Back on track today, and energized by the extra bit of research I did on Friday into Aztec culture. When I finished work on Thursday I knew how the novel ended but there were some blank spots between where I stood and the finish line, but now I know what happens and where straight through to the end. I'm shooting to finish by Friday afternoon, leaving all of next week for a final read-through and polish, but there's a chance I might take a day or two early next week to write a few last pages.

Zokutou word meterZokutou word meter
71,077 / 90,000

Today's sample is a bit of narrative about the population of the Aztec asteroid base, Xolotl.
Later, when they had a moment’s peace to themselves and were able to speak freely, onboard the lift that carried them to the level where the prisoner pens could be found, Syuxtun explained to Zhuan about the castes and callings of those they saw around them on the streets of Xolotl. At first glance they had seemed to Zhuan as little different from the families found in the colonies and farms of Fire Star, or even those back in Northern Capital itself. But as Syuxtun explained, Zhuan’s first impressions had been far from accurate.

This was a purely military station, Syuxtun later confirmed, based on his discussions with the Mexica they encountered. Xolotl’s population numbered somewhere in the thousands, and included support personnel, administrative staff, priests and ritualists, student-warriors and warrior-instructors, and troops on leave--but no civilians.

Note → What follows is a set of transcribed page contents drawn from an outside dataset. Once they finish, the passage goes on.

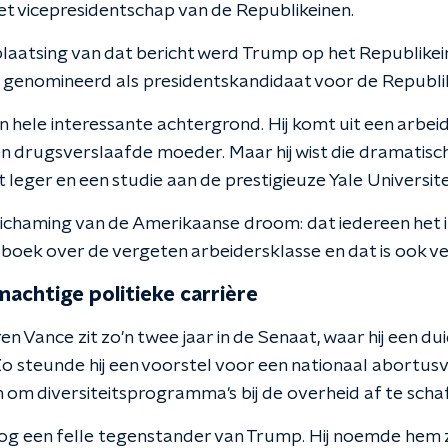
het vicepresidentschap van de Republikeinen.
plaatsing van dat bericht werd Trump op het Republikein
l genomineerd als presidentskandidaat voor de Republi
 hele interessante achtergrond. Hij komt uit een arbeid
 drugsverslaafde moeder. Maar hij wist die dramatisc
et leger en een studie aan de prestigieuze Yale Universitei
elichaming van de Amerikaanse droom: dat iedereen het 
 boek over de vergeten arbeidersklasse en dat is ook ve
achtige politieke carrière
en Vance zit zo'n twee jaar in de Senaat, waar hij een dui
Zo steunde hij een voorstel voor een nationaal abortusv
 om diversiteitsprogramma's bij de overheid af te schaf
og een felle tegenstander van Trump. Hij noemde hem z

There were women, to be sure, but none of them were married or, in fact, marriageable. The only females onboard Xolotl were auianime, or courtesans, women who tended to the sexual appetites of the warriors. They were easy to spot, and Syuxtun had known them for what they were at a glance. Unlike civilian women, who when unmarried wore their hair long and loose, or when married braided their hair into two plaits coiled around their heads, with the ends sticking up like twin horns above their eyebrows, courtesans wore their hair cropped in a bob and dyed a purplish black. And while most Mexic women abhorred cosmetics, courtesans lightened their bronze-brown skin to a pale yellow shade with a special ointment prepared from ocher, stained their teeth red with cochineal, and painted their hands and neck with designs.

Too, Syuxtun had been able to explain to Zhuan that the children he’d seen had hardly been the innocent and carefree offspring of station personnel, as the captain might have expected. These were young men and boys who had been trained from birth to kill. And while the hair worn in long queues at the back of their heads suggested that they hadn’t yet captured a prisoner in battle, since children were not allowed to cut their hair until they did, they were still warriors, all the same. Though technically still students of either the House of Youth, where the rank and file warriors were trained, or the House of Learning, where future priests and captains received their instruction, these boys were considered sufficiently trained and mature to be sent into battle, though typically under the command of an adult warrior. And though the hand that pulled the trigger on the fire-lance or that swung the obsidian club might have been smaller, those the student-warriors killed would hardly have cared that their attackers had been youths who hadn’t yet grown their first hair.